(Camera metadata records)
○ ○ ○ ○ ○ ○ ○

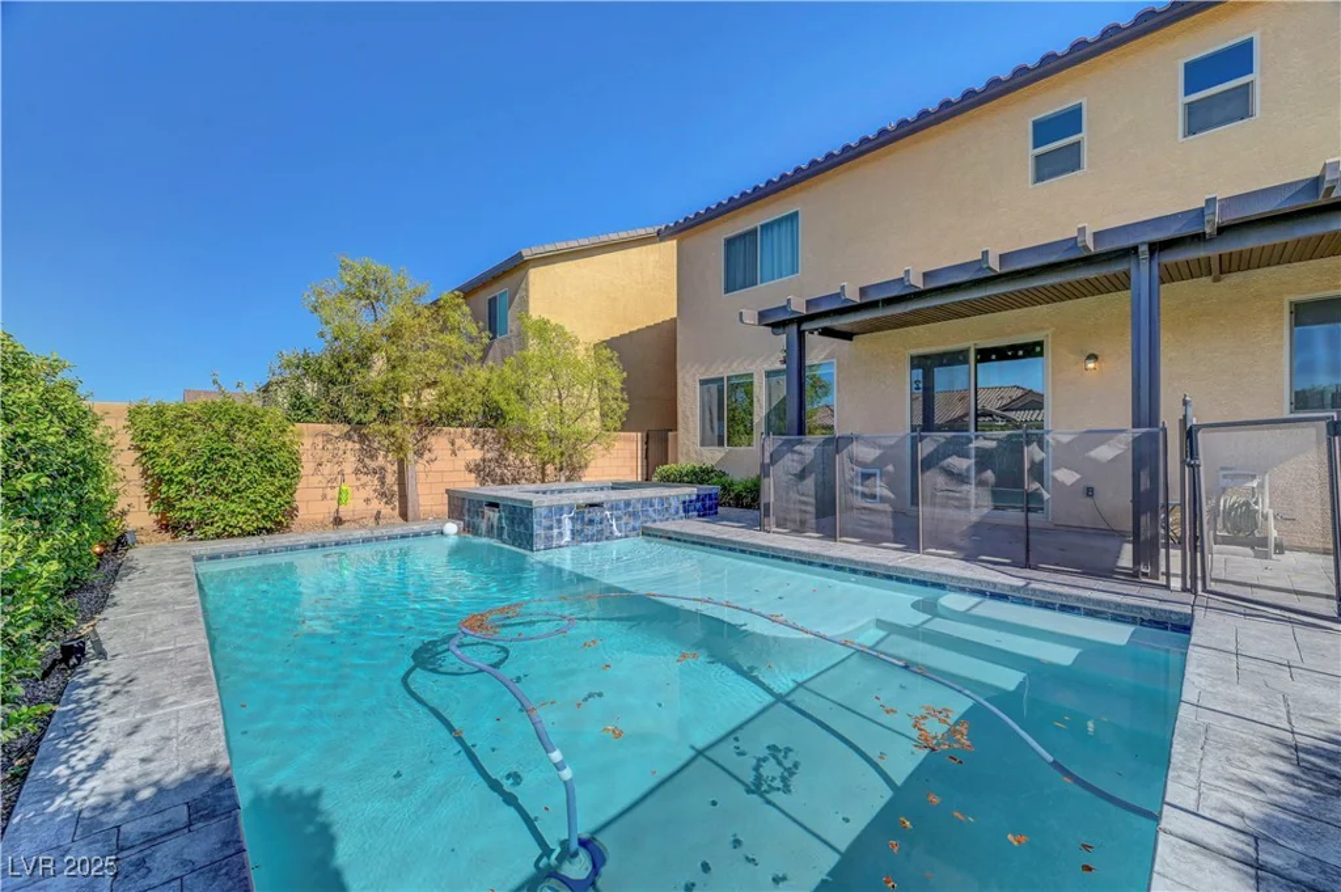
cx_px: 670
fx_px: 521
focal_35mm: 14
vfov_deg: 81.1
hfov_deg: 104.3
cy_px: 446
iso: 400
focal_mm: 14
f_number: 9
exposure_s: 1/250
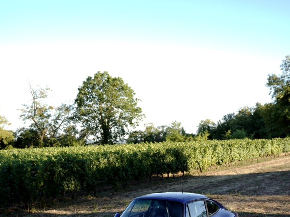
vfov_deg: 31.9
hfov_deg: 43.0
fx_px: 368
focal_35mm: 44
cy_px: 175
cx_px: 147
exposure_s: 1/250
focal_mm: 30
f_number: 2.8
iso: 80
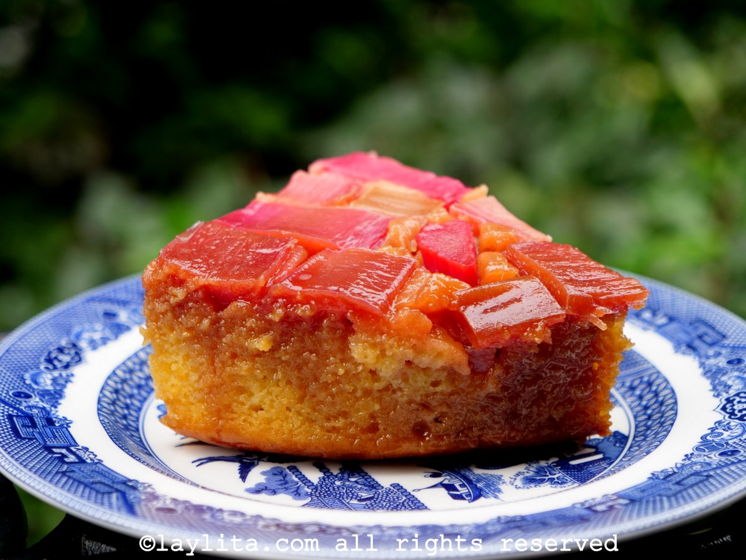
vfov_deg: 18.4
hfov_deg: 24.4
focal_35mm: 80
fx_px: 1724
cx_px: 373
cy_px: 280
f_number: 3.9
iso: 200
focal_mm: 40
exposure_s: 1/200
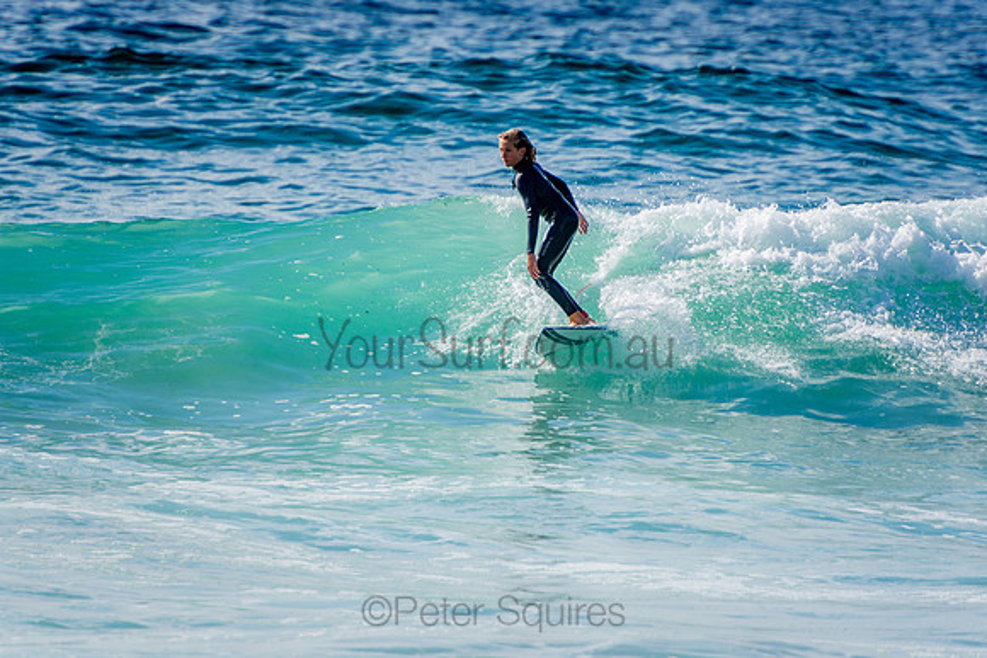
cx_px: 494
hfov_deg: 3.4
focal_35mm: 600
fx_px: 16453
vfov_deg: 2.3
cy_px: 329
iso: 250
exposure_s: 1/2000
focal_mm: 400
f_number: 5.6
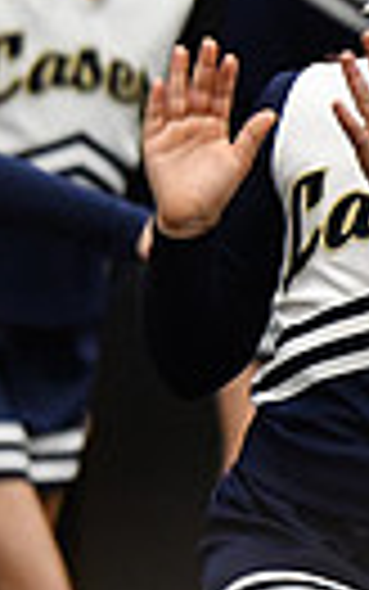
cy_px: 151
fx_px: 20605
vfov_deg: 1.6
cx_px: -734
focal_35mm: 1282
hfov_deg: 1.0
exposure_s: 1/800
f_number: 2.8
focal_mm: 190
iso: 4000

○ ○ ○ ○ ○ ○ ○

**EXERCISE PROMPT**:
Please transcribe exactly the line containing "hfov_deg: 24.4" and every later line through the end of the records above, omitting pictures.

**REPLY**:
hfov_deg: 24.4
focal_35mm: 80
fx_px: 1724
cx_px: 373
cy_px: 280
f_number: 3.9
iso: 200
focal_mm: 40
exposure_s: 1/200
cx_px: 494
hfov_deg: 3.4
focal_35mm: 600
fx_px: 16453
vfov_deg: 2.3
cy_px: 329
iso: 250
exposure_s: 1/2000
focal_mm: 400
f_number: 5.6
cy_px: 151
fx_px: 20605
vfov_deg: 1.6
cx_px: -734
focal_35mm: 1282
hfov_deg: 1.0
exposure_s: 1/800
f_number: 2.8
focal_mm: 190
iso: 4000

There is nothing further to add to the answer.